Continuamente tenemos esta idea de que la diáspora empieza y termina al llegar a otro lugar. Pero en muchos casos no es así, y a mí me interesaba reflejarlo. No solo porque quienes se quedan en Venezuela piensan que uno salió y ya está bien, que tiene una vida que ni soñando la tiene, sino también porque en los países receptores existe la creencia de que recibimos ayudas que no existen o de que ocupamos espacios que nunca se nos ofrecerían. Para mí era muy importante mostrar eso. Además, ese salto, esa apuesta por irse, también abre la posibilidad de la muerte. Pareciera que no se toma en cuenta: ni el viaje que hizo esa persona para llegar, ni lo que le pasa después de instalarse. No creo que en general sea fácil, pero lo que yo podía mostrar era Chile, porque es el lugar desde el que escribo. Por eso hice un trabajo de buscar los nombres, de entender qué les pasó, de dónde venían. Dejarlo muy claro. Porque hay mucha mentira, mucha confusión y también mucha maldad en torno a nuestra vida allá.
¿En qué sentido?
En estos días salió un comunicado de la Sociedad de Anestesiología de Chile porque los niños venezolanos entran a los hospitales con una tontería y salen muertos. Este año pasó con fuerza, así que hubo denuncias públicas al respecto. De pronto, el organismo decía que nosotros teníamos una predisposición genética para la anestesia. Eso fue terrible, porque es falso. ¿Qué es esos? ¿Todo un país tiene una predisposición genética? (hace una pausa) Entonces, médicos chilenos salieron a decir que eso no podía ser. Y estuvo bueno que hubiera ese roce entre ellos. Pero, en general, el migrante forzado se ve como una persona que en vez de aportar quita, y que la está pasando increíble mientras los oriundos la están pasando mal. Al menos esa es la visión que se tiene en Chile, y me interesaba derrumbar eso.

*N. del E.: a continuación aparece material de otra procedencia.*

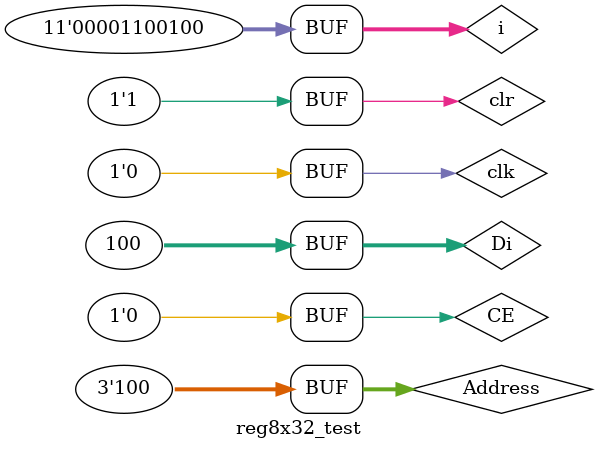
<source format=v>
`timescale 1ns / 1ps


module reg8x32_test;

	// Inputs
	reg [2:0] Address;
	reg CE;
	reg clk;
	reg clr;
	reg [31:0] Di;

	// Outputs
	wire [31:0] Do;

	// Instantiate the Unit Under Test (UUT)
	register_file_8_32 uut (
		.Address(Address), 
		.CE(CE), 
		.clk(clk), 
		.clr(clr), 
		.Di(Di), 
		.Do(Do)
	);
reg [10:0] i;
	initial begin
		// Initialize Inputs
		Address = 0;
		CE = 0;
		clk = 0;
		clr = 0;
		Di = 0;

		// Wait 100 ns for global reset to finish
		#100;
        
		// Add stimulus here
for (i = 0; i < 100; i = i + 1)
		begin
			clr = 1;
			clk = clk + 1;
			Address = Address + 1;
			CE = CE + 1;
			Di = Di + 1;
			#25;
		end
	end
      
endmodule


</source>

¿Qué rol tiene la literatura en el sentido de generar empatía?
Creo que es una de las pocas artes que puede no solo provocar un efecto, sino también entablar una conversación profunda. Puede ser breve o muy larga, y uno puede retomarla con el tiempo, volver a hablar con ese libro a través de la relectura. Trato de no imponerles responsabilidades a los libros de otros autores, pero el mío nació con una. Los escritores tenemos una herramienta muy poderosa, que puede usarse de manera rebelde, íntima y difícil, como todas las cosas que valen la pena. Atrás queda la tierra nunca quiso ser cómodo: pretendía hablar de lo que no puede decirse en voz alta, de lo que duele. Escribir permite volcar esas palabras con calma, revisarlas, afinarlas, volver sobre ellas. Y esa conversación solo puede darse entre un libro y una persona; difícilmente la puedan tener dos personas.